Excerpted records →
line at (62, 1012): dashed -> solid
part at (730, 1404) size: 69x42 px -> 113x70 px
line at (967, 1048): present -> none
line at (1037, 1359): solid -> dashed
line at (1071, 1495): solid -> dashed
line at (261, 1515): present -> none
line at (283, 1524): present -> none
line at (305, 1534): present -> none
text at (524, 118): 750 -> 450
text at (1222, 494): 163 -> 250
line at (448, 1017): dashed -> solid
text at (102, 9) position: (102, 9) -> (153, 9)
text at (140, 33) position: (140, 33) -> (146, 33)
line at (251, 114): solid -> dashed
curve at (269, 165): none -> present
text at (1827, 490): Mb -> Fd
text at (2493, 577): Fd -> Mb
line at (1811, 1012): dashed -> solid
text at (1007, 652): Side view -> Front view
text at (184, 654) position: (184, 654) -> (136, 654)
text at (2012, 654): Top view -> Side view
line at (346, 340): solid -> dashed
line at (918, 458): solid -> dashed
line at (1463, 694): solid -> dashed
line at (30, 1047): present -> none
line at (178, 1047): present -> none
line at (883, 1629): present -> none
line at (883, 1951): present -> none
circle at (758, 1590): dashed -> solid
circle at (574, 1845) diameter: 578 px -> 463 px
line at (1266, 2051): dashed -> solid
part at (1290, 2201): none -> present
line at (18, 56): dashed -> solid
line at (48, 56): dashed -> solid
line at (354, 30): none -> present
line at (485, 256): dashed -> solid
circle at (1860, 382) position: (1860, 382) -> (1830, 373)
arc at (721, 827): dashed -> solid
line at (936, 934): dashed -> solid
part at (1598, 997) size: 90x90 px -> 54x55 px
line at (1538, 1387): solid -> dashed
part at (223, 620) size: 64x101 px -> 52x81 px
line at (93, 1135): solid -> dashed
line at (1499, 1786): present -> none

Objective → Render the entries as a numbered list, from the first line of the entries up to and including the line containing "line at (283, 1524): present -> none". Leave out any blank lines.

Written solution →
1. line at (62, 1012): dashed -> solid
2. part at (730, 1404) size: 69x42 px -> 113x70 px
3. line at (967, 1048): present -> none
4. line at (1037, 1359): solid -> dashed
5. line at (1071, 1495): solid -> dashed
6. line at (261, 1515): present -> none
7. line at (283, 1524): present -> none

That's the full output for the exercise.